THE PROBLEM ->
If a line in the records below contains the word "lines", copy it.

PROVIDED INFORMATION ->
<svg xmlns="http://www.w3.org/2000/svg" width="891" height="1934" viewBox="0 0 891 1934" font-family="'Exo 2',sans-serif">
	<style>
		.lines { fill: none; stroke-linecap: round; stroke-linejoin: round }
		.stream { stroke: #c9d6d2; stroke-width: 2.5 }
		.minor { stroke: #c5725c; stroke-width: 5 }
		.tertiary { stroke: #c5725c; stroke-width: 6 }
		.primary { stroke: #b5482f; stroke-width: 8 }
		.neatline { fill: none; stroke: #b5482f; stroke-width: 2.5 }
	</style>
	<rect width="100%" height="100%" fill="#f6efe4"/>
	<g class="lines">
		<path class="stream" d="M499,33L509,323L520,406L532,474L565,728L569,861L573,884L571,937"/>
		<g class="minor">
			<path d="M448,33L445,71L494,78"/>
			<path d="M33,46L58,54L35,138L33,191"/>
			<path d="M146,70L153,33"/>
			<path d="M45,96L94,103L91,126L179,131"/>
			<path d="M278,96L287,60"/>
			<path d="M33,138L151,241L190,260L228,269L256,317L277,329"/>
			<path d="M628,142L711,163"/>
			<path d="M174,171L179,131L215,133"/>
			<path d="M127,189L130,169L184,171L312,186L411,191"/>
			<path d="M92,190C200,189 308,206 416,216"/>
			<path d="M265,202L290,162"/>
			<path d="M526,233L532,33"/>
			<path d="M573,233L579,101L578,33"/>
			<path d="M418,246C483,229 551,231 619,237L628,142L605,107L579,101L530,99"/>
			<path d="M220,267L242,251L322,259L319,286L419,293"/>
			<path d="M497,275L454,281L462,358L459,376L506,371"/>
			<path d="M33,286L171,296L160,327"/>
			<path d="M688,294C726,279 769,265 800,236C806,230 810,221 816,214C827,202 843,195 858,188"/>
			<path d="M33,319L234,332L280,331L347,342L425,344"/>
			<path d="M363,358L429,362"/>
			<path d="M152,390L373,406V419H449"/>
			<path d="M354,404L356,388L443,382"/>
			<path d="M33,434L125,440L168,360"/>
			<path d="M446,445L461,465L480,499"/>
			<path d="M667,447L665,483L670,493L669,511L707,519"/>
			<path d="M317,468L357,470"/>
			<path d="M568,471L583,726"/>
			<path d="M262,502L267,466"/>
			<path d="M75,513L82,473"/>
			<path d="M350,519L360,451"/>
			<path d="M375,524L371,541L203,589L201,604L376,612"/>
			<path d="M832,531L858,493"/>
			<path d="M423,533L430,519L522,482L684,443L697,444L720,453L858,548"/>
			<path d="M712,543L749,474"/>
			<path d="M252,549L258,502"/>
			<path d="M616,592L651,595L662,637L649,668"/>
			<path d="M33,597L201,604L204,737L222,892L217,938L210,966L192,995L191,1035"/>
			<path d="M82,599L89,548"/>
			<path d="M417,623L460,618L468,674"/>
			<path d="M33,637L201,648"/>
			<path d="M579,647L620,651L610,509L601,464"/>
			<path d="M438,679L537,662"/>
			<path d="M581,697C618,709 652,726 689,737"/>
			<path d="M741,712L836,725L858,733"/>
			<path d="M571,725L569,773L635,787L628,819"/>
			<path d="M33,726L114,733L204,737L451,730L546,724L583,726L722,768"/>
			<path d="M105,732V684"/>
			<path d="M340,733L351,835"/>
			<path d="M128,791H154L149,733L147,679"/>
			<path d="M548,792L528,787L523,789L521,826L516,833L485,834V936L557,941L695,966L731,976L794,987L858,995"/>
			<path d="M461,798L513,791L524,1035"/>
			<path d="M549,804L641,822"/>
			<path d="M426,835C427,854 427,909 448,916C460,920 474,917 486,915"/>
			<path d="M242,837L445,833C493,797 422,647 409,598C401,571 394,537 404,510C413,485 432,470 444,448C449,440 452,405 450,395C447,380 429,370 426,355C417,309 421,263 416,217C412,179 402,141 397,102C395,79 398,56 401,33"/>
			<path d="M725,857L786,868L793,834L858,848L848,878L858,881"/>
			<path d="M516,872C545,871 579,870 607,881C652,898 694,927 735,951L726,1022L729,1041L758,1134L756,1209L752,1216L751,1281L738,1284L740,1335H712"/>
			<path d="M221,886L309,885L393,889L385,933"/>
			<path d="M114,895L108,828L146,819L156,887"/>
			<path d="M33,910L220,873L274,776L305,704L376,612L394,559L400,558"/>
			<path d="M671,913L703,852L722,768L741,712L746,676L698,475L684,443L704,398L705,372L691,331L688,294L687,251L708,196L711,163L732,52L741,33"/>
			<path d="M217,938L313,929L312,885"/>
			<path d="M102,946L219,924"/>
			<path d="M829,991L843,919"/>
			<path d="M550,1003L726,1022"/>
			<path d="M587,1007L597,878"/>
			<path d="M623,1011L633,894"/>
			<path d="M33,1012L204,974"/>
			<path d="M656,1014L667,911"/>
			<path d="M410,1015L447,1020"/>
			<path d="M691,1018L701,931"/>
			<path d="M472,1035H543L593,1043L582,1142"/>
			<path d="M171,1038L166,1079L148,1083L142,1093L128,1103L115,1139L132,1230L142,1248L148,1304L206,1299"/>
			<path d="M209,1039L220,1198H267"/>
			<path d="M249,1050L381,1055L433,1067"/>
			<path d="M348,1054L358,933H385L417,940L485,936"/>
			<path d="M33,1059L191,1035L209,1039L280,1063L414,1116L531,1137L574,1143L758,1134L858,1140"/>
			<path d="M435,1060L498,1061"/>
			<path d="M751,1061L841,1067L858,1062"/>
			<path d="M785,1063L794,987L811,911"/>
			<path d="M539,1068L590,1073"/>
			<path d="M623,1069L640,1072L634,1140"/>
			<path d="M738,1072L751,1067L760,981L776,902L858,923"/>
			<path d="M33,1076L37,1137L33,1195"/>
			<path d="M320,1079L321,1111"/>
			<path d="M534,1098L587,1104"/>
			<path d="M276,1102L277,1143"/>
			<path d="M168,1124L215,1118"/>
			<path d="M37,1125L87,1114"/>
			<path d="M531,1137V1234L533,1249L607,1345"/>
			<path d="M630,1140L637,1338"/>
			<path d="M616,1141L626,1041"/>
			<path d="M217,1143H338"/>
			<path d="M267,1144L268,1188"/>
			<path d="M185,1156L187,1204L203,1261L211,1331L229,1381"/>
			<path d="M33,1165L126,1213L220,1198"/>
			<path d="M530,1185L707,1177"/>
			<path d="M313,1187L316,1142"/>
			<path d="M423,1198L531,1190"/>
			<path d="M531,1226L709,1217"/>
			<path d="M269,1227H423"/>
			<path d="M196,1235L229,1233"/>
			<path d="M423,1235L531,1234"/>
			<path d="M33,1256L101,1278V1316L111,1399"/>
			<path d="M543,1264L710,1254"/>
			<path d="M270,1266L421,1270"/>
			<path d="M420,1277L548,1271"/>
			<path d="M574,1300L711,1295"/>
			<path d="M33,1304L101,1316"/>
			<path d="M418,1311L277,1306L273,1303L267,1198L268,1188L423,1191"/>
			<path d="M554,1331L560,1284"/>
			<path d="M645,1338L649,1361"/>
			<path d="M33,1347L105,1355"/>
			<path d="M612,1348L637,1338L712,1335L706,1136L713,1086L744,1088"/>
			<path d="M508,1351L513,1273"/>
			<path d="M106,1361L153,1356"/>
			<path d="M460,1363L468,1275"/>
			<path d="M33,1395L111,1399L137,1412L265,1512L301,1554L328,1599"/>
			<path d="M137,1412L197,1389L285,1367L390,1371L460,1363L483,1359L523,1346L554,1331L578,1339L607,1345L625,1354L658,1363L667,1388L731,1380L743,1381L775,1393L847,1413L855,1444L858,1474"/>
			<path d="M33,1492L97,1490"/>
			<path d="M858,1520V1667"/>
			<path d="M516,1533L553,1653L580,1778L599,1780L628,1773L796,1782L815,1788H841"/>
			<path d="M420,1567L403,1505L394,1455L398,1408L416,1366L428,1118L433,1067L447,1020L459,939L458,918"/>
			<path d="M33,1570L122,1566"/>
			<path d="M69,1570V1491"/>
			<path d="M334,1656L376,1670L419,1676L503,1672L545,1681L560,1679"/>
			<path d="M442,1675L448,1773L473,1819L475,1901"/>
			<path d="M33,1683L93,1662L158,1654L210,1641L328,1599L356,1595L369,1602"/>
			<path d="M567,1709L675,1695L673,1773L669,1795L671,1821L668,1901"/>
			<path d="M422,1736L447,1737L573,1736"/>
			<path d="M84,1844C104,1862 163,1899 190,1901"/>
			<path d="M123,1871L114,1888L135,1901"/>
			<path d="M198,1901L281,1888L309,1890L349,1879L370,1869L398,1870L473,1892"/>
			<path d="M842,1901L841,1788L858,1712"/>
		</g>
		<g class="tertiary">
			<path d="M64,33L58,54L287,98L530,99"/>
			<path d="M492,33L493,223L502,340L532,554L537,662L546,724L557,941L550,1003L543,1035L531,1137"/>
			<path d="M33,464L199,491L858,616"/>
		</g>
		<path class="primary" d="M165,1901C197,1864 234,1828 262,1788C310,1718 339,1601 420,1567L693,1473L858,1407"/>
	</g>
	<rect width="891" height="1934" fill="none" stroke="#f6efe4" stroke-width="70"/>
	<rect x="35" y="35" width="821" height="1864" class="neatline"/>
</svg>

* * *

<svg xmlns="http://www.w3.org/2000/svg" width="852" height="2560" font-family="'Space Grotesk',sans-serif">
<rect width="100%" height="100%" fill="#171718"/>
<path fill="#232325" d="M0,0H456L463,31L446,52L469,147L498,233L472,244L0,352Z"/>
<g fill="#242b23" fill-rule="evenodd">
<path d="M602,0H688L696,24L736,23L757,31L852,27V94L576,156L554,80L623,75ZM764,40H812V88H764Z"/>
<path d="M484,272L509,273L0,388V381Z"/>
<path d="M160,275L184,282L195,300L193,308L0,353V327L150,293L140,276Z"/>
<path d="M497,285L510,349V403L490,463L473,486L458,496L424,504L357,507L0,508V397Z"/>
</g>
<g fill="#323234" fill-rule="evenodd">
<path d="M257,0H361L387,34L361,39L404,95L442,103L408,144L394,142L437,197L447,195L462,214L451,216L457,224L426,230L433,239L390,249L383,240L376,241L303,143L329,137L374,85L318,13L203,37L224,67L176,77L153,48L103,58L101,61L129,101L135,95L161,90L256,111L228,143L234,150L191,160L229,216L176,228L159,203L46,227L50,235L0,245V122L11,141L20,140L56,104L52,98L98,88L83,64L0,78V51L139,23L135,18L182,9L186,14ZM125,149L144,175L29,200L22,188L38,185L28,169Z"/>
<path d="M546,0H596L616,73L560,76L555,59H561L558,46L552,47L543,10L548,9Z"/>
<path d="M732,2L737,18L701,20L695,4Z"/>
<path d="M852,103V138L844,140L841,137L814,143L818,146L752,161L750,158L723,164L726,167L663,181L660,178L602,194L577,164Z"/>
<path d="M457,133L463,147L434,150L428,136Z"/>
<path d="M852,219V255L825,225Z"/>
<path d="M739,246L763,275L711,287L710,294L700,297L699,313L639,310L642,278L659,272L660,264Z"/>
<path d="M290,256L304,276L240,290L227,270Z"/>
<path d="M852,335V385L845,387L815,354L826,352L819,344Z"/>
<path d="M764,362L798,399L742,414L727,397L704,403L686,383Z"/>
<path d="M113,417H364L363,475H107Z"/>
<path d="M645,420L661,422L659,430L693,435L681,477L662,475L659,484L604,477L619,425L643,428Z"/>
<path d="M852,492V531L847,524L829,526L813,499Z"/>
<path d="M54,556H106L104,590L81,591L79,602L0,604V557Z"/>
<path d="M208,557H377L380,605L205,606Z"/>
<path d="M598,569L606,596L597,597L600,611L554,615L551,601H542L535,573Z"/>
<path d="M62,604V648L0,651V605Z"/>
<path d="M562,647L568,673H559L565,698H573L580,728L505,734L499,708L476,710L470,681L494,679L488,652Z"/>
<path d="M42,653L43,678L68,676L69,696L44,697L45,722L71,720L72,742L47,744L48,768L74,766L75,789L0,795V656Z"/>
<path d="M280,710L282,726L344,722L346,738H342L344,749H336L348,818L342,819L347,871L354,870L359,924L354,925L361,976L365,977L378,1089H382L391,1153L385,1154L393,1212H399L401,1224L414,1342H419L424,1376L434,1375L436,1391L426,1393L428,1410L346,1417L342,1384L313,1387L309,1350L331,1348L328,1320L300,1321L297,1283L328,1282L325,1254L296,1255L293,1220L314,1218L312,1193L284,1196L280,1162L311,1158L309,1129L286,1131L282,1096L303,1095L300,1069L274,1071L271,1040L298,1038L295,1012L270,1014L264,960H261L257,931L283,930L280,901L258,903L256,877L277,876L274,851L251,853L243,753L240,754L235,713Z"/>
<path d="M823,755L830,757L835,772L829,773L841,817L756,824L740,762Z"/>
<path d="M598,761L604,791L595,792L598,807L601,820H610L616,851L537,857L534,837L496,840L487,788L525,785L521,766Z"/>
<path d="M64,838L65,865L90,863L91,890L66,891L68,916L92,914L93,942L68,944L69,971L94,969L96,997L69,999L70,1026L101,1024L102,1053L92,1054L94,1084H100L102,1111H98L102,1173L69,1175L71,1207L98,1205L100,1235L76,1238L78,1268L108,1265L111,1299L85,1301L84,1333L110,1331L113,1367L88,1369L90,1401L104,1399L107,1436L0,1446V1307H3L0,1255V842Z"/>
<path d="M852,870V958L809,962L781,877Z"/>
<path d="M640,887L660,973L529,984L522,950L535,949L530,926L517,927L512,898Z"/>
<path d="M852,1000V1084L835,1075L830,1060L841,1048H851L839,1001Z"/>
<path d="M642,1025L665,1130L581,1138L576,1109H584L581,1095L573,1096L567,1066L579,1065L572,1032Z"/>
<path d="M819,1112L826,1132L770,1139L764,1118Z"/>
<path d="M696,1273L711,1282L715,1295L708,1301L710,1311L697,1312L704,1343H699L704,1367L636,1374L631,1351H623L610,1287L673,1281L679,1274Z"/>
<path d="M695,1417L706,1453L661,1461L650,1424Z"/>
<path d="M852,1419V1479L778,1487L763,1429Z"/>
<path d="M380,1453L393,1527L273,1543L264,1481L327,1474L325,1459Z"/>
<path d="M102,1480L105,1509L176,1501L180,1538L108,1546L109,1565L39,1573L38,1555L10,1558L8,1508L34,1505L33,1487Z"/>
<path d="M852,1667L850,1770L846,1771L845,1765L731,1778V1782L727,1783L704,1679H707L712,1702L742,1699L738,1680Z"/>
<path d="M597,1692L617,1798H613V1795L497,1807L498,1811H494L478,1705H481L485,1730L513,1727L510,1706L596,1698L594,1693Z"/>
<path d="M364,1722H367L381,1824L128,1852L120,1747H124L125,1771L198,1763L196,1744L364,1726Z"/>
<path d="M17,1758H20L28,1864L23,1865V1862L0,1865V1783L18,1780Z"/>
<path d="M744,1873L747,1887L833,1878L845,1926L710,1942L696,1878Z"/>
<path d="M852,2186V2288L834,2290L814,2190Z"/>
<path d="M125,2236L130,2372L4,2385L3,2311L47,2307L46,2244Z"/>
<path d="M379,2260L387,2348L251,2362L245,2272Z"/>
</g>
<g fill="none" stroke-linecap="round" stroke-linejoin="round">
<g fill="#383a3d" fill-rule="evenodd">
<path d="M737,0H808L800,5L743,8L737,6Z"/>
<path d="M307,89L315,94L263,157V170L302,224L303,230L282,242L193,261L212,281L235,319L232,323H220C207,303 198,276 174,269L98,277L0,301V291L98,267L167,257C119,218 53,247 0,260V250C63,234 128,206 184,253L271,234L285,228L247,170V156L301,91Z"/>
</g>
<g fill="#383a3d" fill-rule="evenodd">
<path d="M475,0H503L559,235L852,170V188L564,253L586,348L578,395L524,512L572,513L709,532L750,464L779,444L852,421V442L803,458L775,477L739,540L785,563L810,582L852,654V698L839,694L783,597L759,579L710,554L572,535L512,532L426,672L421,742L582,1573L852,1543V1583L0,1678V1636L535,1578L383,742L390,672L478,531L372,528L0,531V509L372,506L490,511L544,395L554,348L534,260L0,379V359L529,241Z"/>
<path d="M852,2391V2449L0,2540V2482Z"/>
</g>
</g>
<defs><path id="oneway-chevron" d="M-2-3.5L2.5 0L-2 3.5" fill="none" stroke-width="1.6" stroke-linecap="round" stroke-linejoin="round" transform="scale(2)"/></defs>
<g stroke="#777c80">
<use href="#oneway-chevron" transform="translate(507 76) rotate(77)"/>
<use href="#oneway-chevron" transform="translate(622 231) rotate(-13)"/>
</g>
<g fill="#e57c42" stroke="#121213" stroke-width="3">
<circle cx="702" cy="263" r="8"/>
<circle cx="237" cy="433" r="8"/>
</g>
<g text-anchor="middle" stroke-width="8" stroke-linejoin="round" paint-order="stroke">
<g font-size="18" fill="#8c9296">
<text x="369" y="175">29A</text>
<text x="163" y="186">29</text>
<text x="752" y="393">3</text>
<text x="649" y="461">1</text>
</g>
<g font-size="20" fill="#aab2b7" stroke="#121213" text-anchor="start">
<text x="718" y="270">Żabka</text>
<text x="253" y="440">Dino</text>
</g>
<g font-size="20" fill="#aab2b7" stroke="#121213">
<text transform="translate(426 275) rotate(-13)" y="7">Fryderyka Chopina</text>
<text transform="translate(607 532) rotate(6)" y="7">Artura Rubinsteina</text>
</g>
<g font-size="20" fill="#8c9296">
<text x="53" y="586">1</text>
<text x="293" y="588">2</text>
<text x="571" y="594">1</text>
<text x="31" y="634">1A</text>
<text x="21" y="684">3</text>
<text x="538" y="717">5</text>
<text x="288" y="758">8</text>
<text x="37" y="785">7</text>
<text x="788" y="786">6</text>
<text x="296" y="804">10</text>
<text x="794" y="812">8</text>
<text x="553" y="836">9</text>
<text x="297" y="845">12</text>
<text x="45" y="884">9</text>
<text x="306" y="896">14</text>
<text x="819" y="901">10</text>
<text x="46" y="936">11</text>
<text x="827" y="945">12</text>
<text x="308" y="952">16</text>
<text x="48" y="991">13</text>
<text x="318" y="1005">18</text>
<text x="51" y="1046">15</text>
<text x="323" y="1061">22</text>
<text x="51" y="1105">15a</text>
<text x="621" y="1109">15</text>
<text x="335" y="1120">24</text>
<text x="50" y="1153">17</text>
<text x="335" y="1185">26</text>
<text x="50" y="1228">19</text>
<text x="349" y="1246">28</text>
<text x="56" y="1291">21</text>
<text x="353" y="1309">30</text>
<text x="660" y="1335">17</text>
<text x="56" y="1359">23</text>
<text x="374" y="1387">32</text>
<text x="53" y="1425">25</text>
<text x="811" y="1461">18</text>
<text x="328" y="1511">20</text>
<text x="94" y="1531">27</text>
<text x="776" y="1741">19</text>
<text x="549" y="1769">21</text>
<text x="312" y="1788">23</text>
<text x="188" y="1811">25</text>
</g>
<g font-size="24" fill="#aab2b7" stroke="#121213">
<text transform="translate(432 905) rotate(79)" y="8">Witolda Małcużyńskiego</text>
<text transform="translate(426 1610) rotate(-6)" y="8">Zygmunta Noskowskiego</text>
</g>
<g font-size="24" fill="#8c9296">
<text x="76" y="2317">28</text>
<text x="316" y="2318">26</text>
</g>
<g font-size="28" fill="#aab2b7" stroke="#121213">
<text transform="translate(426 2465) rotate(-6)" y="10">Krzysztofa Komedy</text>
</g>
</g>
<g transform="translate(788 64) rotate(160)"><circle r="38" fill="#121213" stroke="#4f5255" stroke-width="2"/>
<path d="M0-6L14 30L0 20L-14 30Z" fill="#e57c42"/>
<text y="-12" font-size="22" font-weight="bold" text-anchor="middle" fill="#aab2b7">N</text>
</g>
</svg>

OUTPUT ->
		.lines { fill: none; stroke-linecap: round; stroke-linejoin: round }
	<g class="lines">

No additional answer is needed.